0 1 1 2 3 5 8 13 21 34 55 89 144 233 377 610 ...
フィボナッチ数列については多くの研究結果がある。
フィボナッチ数列の加法公式
次の加法公式が成立する。
\[ f(n+m) = f(n)f(m+1) + f(n-1)f(m) \]
右辺では、左辺の対称性から必然的に$n$と$m$を入れ替えても良いので
\[ f(n+m) = f(m)f(n+1) + f(m-1)f(n) \]
と書くこともできる。
証明.
帰納法によって簡単にできる。
フィボナッチ数列の母関数
\[ \frac{x}{1-x-x^2} = f(0)+f(1)x+f(2)x^2+\cdots + f(n)x^n + \cdots \] が成立する。
次の動画では母関数の導出方法と応用例を述べている。
この動画で述べている応用例は
$a_n = f(2n)$ とおいて、$a_n$ の母関数を得て、 \[a_{n+2} = 3a_{n+1} -a_n \] という漸化式を得るというものである。 つまり、フィボナッチ数列の偶数項だけを見た数列の漸化式を調べていることになる。
例.
フィボナッチ数列は
0 1 1 2 3 5 8 13 21 34 55 89 144 233 377 610 987 1597 2584 4181 6765 ...
となるがこの偶数項を抜き出すと
0 1 3 8 21 55 144 377 987 ...
となるが、これが数列 $a_n$ となる。
フィボナッチ数列の周期
フィボナッチ数列自体は単調増加のため、純粋な周期をもっていないが、 ある自然数で割った余りに注目すると、周期をもつ。この事実から、特に「下n桁」に注目すると周期をもつことが分かる。

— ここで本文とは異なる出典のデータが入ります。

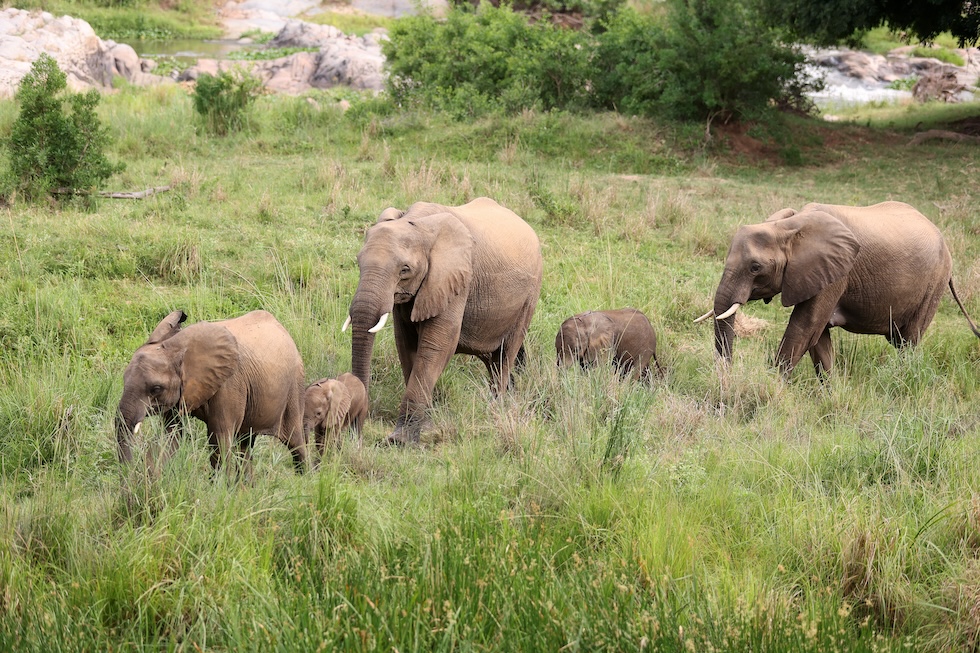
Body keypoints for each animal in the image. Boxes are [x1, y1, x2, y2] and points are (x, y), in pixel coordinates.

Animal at [115, 308, 308, 476]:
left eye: (156, 389)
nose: (128, 470)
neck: (175, 347)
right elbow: (171, 435)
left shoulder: (229, 385)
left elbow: (219, 438)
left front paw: (219, 488)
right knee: (244, 443)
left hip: (295, 386)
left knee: (295, 442)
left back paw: (303, 480)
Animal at [342, 196, 544, 444]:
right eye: (359, 262)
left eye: (405, 270)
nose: (355, 432)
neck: (418, 223)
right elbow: (405, 343)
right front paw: (425, 427)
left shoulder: (456, 278)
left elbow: (437, 345)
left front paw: (400, 441)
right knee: (493, 358)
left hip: (530, 295)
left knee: (506, 353)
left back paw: (496, 410)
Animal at [696, 202, 980, 376]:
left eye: (755, 268)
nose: (727, 376)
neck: (788, 226)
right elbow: (818, 338)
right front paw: (829, 395)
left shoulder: (836, 273)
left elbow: (804, 327)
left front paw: (773, 384)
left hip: (935, 282)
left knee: (909, 340)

例. フィボナッチ数列の下1桁は、周期60で循環する。
(f(0)~f(59)) 011235831459437077415617853819099875279651673033695493257291
(f(60)~f(119)) 011235831459437077415617853819099875279651673033695493257291
以下循環して続く。
例2. フィボナッチ数列の下2桁は、周期300で循環する。
$n \geq 3$に対して、フィボナッチ数列の下$n$桁は
\[ 15\cdot 10^{n-1} \]を周期に持ち、循環する。
したがって、$f(a)$ と$f(a+15\cdot 10^{100})$ は 10 adic 的に非常に近い数となることが分かる。
特に$f(0)=0$だから、 \[ \lim_{n\to \infty} f(15\cdot 10^n) = 0 \quad \mbox{(10 adic の世界の等式) } \] が成立する。